Pawłowicz o "lewackim terrorze" i rodzicielstwie. Poszło o zdjęcie Morawieckiego

Adam Nowiński
Posłanka PiS Krystyna Pawłowicz jeszcze niedawno żegnała się z polityką i ze swoimi fanami na Twitterze. Zapowiedziała, że robi sobie urlop, bo musi podratować zdrowie i pozałatwiać swoje sprawy. Jednak nie wytrzymała długo bez aktywności w mediach społecznościowych. Wszystko przez zdjęcie Mateusza Morawieckiego.
Zapowiedzi Krystyny Pawłowicz okazały się bez pokrycia. Fot. Sławomir Kamiński / Agencja Gazeta
"Mój czas w polityce w te Święta dobiegł końca, teraz młodzi. Pozdrawiam" – napisała tydzień przed świętami na Twitterze Krystyna Pawłowicz. Miała zrobić sobie przerwę od polityki i mediów społecznościowych, żeby podreperować swoje zdrowie i pozałatwiać sprawy. Wspominała też o politycznej emeryturze.

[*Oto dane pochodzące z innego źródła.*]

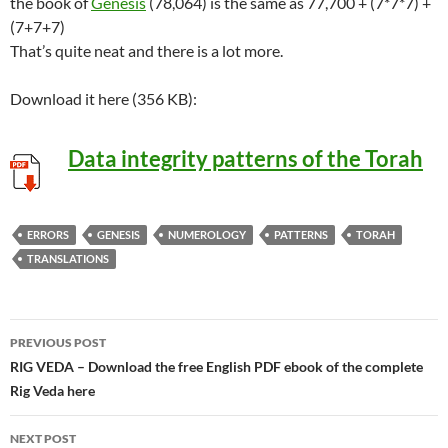
the book of
Genesis
(78,064) is the same as 77,700 + (7*7*7) +
(7+7+7)
That’s quite neat and there is a lot more.
Download it here (356 KB):
Data integrity patterns of the Torah
ERRORS
GENESIS
NUMEROLOGY
PATTERNS
TORAH
TRANSLATIONS
Post
PREVIOUS POST
navigation
RIG VEDA – Download the free English PDF ebook of the complete
Rig Veda here
NEXT POST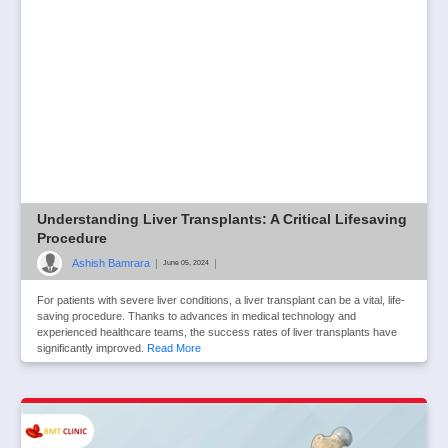
Understanding Liver Transplants: A Critical Lifesaving
Procedure
Ashish Bamrara
|
|
June 05, 2024
For patients with severe liver conditions, a liver transplant can be a vital, life-
saving procedure. Thanks to advances in medical technology and
experienced healthcare teams, the success rates of liver transplants have
significantly improved.
Read More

Od razu pojawiły się komentarze, że słowa posłanki wynikają z działania PiS przed wyborami do Parlamentu Europejskiego. Partia Kaczyńskiego zawsze wtedy "chowa" swoich najbardziej kontrowersyjnych polityków. Podobno Krystyna Pawłowicz podpadła prezesowi PiS swoimi wpisami właśnie na Twitterze.

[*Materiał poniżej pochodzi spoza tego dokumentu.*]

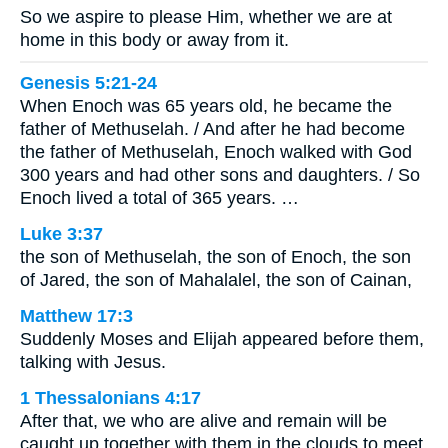
So we aspire to please Him, whether we are at
home in this body or away from it.
Genesis 5:21-24
When Enoch was 65 years old, he became the
father of Methuselah. / And after he had become
the father of Methuselah, Enoch walked with God
300 years and had other sons and daughters. / So
Enoch lived a total of 365 years. …
Luke 3:37
the son of Methuselah, the son of Enoch, the son
of Jared, the son of Mahalalel, the son of Cainan,
Matthew 17:3
Suddenly Moses and Elijah appeared before them,
talking with Jesus.
1 Thessalonians 4:17
After that, we who are alive and remain will be
caught up together with them in the clouds to meet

Ale jej nieobecność w mediach społecznościowych nie trwała długo. Tuż przed świętami znowu, w swoim stylu komentowała słowa i wpisy dziennikarzy. Nie wytrzymałą też w trakcie świąt. Wszystko za sprawą zdjęcia Mateusza Morawieckiego z rodziną, pod którym pojawiły się prześmiewcze komentarze. Posłanka nie przeszła obok nich obojętnie. Najbardziej dostało się Robertowi Pisarzowskiemu, któremu Krystyna Pawłowicz zarzuciła "lewacki terror" wobec rodzicielstwa. Nie obyło się też bez jej komentarza wobec par homoseksualnych.